- [MATERIALS PROVIDED]
<<<<
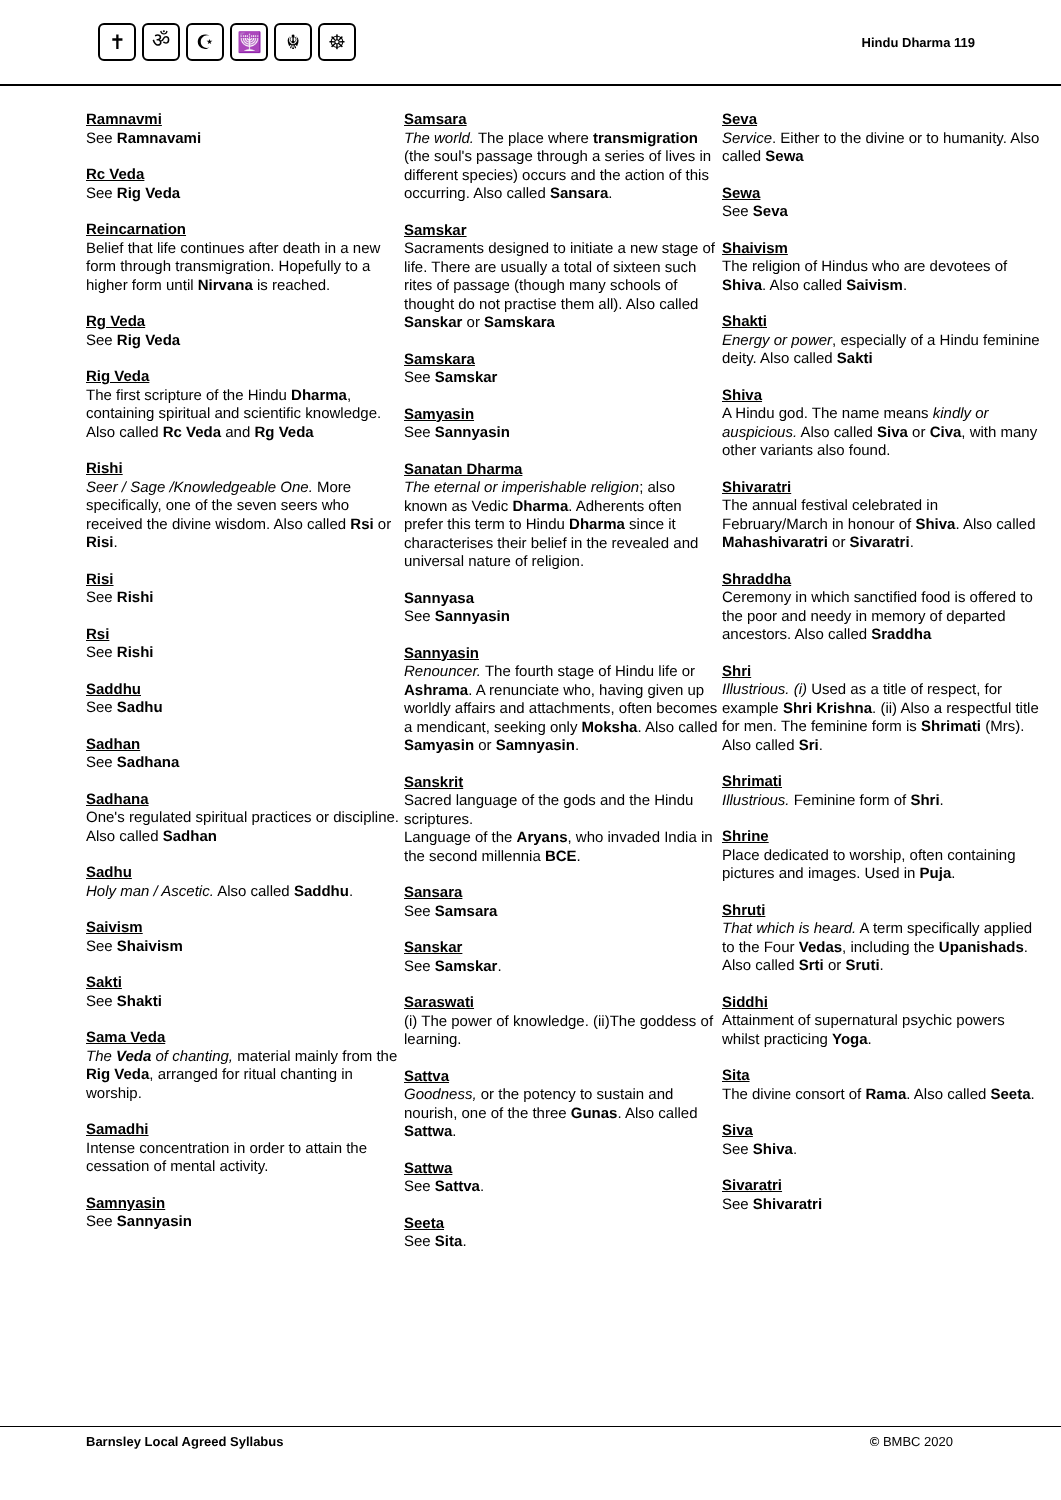✝ ॐ ☪ 🕎 ☬ ☸
Hindu Dharma 119
Ramnavmi
See Ramnavami
Rc Veda
See Rig Veda
Reincarnation
Belief that life continues after death in a new form through transmigration. Hopefully to a higher form until Nirvana is reached.
Rg Veda
See Rig Veda
Rig Veda
The first scripture of the Hindu Dharma, containing spiritual and scientific knowledge. Also called Rc Veda and Rg Veda
Rishi
Seer / Sage /Knowledgeable One. More specifically, one of the seven seers who received the divine wisdom. Also called Rsi or Risi.
Risi
See Rishi
Rsi
See Rishi
Saddhu
See Sadhu
Sadhan
See Sadhana
Sadhana
One's regulated spiritual practices or discipline. Also called Sadhan
Sadhu
Holy man / Ascetic. Also called Saddhu.
Saivism
See Shaivism
Sakti
See Shakti
Sama Veda
The Veda of chanting, material mainly from the Rig Veda, arranged for ritual chanting in worship.
Samadhi
Intense concentration in order to attain the cessation of mental activity.
Samnyasin
See Sannyasin
Samsara
The world. The place where transmigration (the soul's passage through a series of lives in different species) occurs and the action of this occurring. Also called Sansara.
Samskar
Sacraments designed to initiate a new stage of life. There are usually a total of sixteen such rites of passage (though many schools of thought do not practise them all). Also called Sanskar or Samskara
Samskara
See Samskar
Samyasin
See Sannyasin
Sanatan Dharma
The eternal or imperishable religion; also known as Vedic Dharma. Adherents often prefer this term to Hindu Dharma since it characterises their belief in the revealed and universal nature of religion.
Sannyasa
See Sannyasin
Sannyasin
Renouncer. The fourth stage of Hindu life or Ashrama. A renunciate who, having given up worldly affairs and attachments, often becomes a mendicant, seeking only Moksha. Also called Samyasin or Samnyasin.
Sanskrit
Sacred language of the gods and the Hindu scriptures.
Language of the Aryans, who invaded India in the second millennia BCE.
Sansara
See Samsara
Sanskar
See Samskar.
Saraswati
(i) The power of knowledge. (ii)The goddess of learning.
Sattva
Goodness, or the potency to sustain and nourish, one of the three Gunas. Also called Sattwa.
Sattwa
See Sattva.
Seeta
See Sita.
Seva
Service. Either to the divine or to humanity. Also called Sewa
Sewa
See Seva
Shaivism
The religion of Hindus who are devotees of Shiva. Also called Saivism.
Shakti
Energy or power, especially of a Hindu feminine deity. Also called Sakti
Shiva
A Hindu god. The name means kindly or auspicious. Also called Siva or Civa, with many other variants also found.
Shivaratri
The annual festival celebrated in February/March in honour of Shiva. Also called Mahashivaratri or Sivaratri.
Shraddha
Ceremony in which sanctified food is offered to the poor and needy in memory of departed ancestors. Also called Sraddha
Shri
Illustrious. (i) Used as a title of respect, for example Shri Krishna. (ii) Also a respectful title for men. The feminine form is Shrimati (Mrs). Also called Sri.
Shrimati
Illustrious. Feminine form of Shri.
Shrine
Place dedicated to worship, often containing pictures and images. Used in Puja.
Shruti
That which is heard. A term specifically applied to the Four Vedas, including the Upanishads. Also called Srti or Sruti.
Siddhi
Attainment of supernatural psychic powers whilst practicing Yoga.
Sita
The divine consort of Rama. Also called Seeta.
Siva
See Shiva.
Sivaratri
See Shivaratri
Barnsley Local Agreed Syllabus © BMBC 2020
>>>>
- [EXERCISE DETAILS]
The result should be all the records, retyped exactly, with no pictures among them.

- [TASK RESULT]
✝ ॐ ☪ 🕎 ☬ ☸
Hindu Dharma 119
Ramnavmi
See Ramnavami
Rc Veda
See Rig Veda
Reincarnation
Belief that life continues after death in a new form through transmigration. Hopefully to a higher form until Nirvana is reached.
Rg Veda
See Rig Veda
Rig Veda
The first scripture of the Hindu Dharma, containing spiritual and scientific knowledge. Also called Rc Veda and Rg Veda
Rishi
Seer / Sage /Knowledgeable One. More specifically, one of the seven seers who received the divine wisdom. Also called Rsi or Risi.
Risi
See Rishi
Rsi
See Rishi
Saddhu
See Sadhu
Sadhan
See Sadhana
Sadhana
One's regulated spiritual practices or discipline. Also called Sadhan
Sadhu
Holy man / Ascetic. Also called Saddhu.
Saivism
See Shaivism
Sakti
See Shakti
Sama Veda
The Veda of chanting, material mainly from the Rig Veda, arranged for ritual chanting in worship.
Samadhi
Intense concentration in order to attain the cessation of mental activity.
Samnyasin
See Sannyasin
Samsara
The world. The place where transmigration (the soul's passage through a series of lives in different species) occurs and the action of this occurring. Also called Sansara.
Samskar
Sacraments designed to initiate a new stage of life. There are usually a total of sixteen such rites of passage (though many schools of thought do not practise them all). Also called Sanskar or Samskara
Samskara
See Samskar
Samyasin
See Sannyasin
Sanatan Dharma
The eternal or imperishable religion; also known as Vedic Dharma. Adherents often prefer this term to Hindu Dharma since it characterises their belief in the revealed and universal nature of religion.
Sannyasa
See Sannyasin
Sannyasin
Renouncer. The fourth stage of Hindu life or Ashrama. A renunciate who, having given up worldly affairs and attachments, often becomes a mendicant, seeking only Moksha. Also called Samyasin or Samnyasin.
Sanskrit
Sacred language of the gods and the Hindu scriptures.
Language of the Aryans, who invaded India in the second millennia BCE.
Sansara
See Samsara
Sanskar
See Samskar.
Saraswati
(i) The power of knowledge. (ii)The goddess of learning.
Sattva
Goodness, or the potency to sustain and nourish, one of the three Gunas. Also called Sattwa.
Sattwa
See Sattva.
Seeta
See Sita.
Seva
Service. Either to the divine or to humanity. Also called Sewa
Sewa
See Seva
Shaivism
The religion of Hindus who are devotees of Shiva. Also called Saivism.
Shakti
Energy or power, especially of a Hindu feminine deity. Also called Sakti
Shiva
A Hindu god. The name means kindly or auspicious. Also called Siva or Civa, with many other variants also found.
Shivaratri
The annual festival celebrated in February/March in honour of Shiva. Also called Mahashivaratri or Sivaratri.
Shraddha
Ceremony in which sanctified food is offered to the poor and needy in memory of departed ancestors. Also called Sraddha
Shri
Illustrious. (i) Used as a title of respect, for example Shri Krishna. (ii) Also a respectful title for men. The feminine form is Shrimati (Mrs). Also called Sri.
Shrimati
Illustrious. Feminine form of Shri.
Shrine
Place dedicated to worship, often containing pictures and images. Used in Puja.
Shruti
That which is heard. A term specifically applied to the Four Vedas, including the Upanishads. Also called Srti or Sruti.
Siddhi
Attainment of supernatural psychic powers whilst practicing Yoga.
Sita
The divine consort of Rama. Also called Seeta.
Siva
See Shiva.
Sivaratri
See Shivaratri
Barnsley Local Agreed Syllabus © BMBC 2020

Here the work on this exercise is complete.